= Robyn Landis =

American author, public speaker and folk singer

Robyn Landis is an American author, public speaker and folk singer who was born in Brooklyn, New York, and has lived in Seattle, Washington, and Tucson, Arizona, United States. At age 25 she wrote a book called Bodyfueling which was published by Warner Books and became a surprise bestseller. "Bodyfueling" is a term she coined and has used to promote her philosophy of increased health through knowing the important details about how the body works and the important interactions between nutrition and exercise. Bodyfueling is an approach to health and fitness that emphasizes a thorough understanding of how the human body uses food and reacts to exercise.
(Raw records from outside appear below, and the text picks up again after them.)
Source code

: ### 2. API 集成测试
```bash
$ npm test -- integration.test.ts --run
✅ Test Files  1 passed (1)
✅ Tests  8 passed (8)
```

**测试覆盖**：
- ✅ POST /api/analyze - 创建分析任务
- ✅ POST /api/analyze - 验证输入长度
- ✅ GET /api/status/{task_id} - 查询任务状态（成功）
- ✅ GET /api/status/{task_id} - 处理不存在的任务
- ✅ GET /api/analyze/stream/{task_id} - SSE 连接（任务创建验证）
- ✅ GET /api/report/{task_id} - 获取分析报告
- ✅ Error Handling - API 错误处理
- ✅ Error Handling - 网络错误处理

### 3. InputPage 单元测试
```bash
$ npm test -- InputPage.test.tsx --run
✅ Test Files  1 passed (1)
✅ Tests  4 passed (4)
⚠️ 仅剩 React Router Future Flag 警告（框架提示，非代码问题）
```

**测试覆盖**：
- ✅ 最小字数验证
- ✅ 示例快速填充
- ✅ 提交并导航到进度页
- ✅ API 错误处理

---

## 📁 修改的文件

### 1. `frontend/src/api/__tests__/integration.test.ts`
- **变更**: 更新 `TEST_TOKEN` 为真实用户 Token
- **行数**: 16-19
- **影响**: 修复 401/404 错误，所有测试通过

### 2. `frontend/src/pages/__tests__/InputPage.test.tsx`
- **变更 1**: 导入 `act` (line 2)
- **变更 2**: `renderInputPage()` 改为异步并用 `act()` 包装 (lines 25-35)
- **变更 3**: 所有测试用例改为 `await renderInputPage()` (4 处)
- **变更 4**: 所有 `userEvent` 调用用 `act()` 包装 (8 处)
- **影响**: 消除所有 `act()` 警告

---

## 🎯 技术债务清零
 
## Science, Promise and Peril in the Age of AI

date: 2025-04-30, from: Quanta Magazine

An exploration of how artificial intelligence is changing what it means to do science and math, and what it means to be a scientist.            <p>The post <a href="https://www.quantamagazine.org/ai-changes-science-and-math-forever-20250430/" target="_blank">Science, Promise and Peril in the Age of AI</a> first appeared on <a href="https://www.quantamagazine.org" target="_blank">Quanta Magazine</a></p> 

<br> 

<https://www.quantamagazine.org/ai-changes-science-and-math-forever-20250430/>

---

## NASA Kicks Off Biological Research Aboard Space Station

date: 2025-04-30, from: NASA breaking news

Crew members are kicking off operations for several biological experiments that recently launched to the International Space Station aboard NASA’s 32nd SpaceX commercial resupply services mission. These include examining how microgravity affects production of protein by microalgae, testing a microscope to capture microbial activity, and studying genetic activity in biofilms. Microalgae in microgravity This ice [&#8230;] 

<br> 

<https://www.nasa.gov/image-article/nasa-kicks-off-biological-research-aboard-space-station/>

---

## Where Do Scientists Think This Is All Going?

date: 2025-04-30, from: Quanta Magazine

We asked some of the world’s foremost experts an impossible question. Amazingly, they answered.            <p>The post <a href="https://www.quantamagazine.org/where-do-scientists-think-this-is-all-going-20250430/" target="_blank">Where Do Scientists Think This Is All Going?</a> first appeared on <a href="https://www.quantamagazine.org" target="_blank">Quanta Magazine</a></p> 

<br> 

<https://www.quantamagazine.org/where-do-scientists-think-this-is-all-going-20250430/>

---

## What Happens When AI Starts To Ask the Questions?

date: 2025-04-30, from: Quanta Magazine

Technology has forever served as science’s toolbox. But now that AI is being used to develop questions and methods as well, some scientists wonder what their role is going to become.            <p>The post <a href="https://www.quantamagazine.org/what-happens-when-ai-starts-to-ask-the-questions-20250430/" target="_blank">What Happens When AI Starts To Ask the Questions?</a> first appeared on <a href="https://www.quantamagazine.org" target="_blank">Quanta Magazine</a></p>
It places a heavy emphasis on breaking away from "diet thinking" and encourages people to concentrate instead on knowledgeably caring for the body, eating for performance, eating in accordance with your levels of physical activity and eating enough to fuel the body adequately. Simply stated, Bodyfueling advocates "eat more, exercise more" as a key to fitness rather than "eat less, exercise more", which Landis indicates is an unexamined platitude.

From 1989 to 1999 she studied traditional herbal medicine with Karta Purkh Singh Khalsa. This led her to co-author a second book called Herbal Defense in 1997 with Khalsa, also published by Warner Books.

As a journalist Landis has written on a range of topics, principally: health and fitness, ecologically conscious shopping, green living, sustainability, natural remedies and eco-political activism.

Also a songwriter and musician, she began performing professionally in 2005. Her gifts and skills as a writer, applied to songcraft, earned her quick recognition. Since 2005 she has accrued over 55 songwriting awards and honors. She and co-writer Larry Murante won the Grand Prize, Folk category /Session 1, in the John Lennon Songwriting Contest (2009). Landis also won first place at Woody Guthrie Folk Festival (2006), second place in the Unisong International Songwriting Competition (2006), a Telluride Troubadors honorable mention (2008), and was a Falcon Ridge Folk Festival Emerging Artist (2009). In 2012 she won the Wildflower! Festival Songwriting Contest judged by Beth Nielsen Chapman. Her 2009 CD Many Moons was one of the most-played records on folk radio in 2009 (with no promotional support) and her 2014 CD Waterproof (released July 2014) was produced by the late John Jennings, the producer/guitarist who produced eight Mary-Chapin Carpenter records.

Robyn toured nationally and taught songwriting at festivals until 2011 when she turned her focus back to her first passion of health coaching and writing, helping people happily embrace healthy living without drudgery. Since then she has coached hundreds of individuals and taught online courses, using her depth-based, spiritually informed process developed over decades. Her approach evolved far beyond "diet and exercise" to embrace a concept of "whole life nourishment" that cultivates joyful, easeful, naturally healthy choices. She now calls her approach "Self-Care As a Sacred Practice" as well as "Nourished" and is working on her third book entitled Nourished. She is also earning master's degree in Counseling with a somatic emphasis and is focused on positive, healthy "super-aging"—in mind, body, and spirit—that defies society's notions of what it means to be older.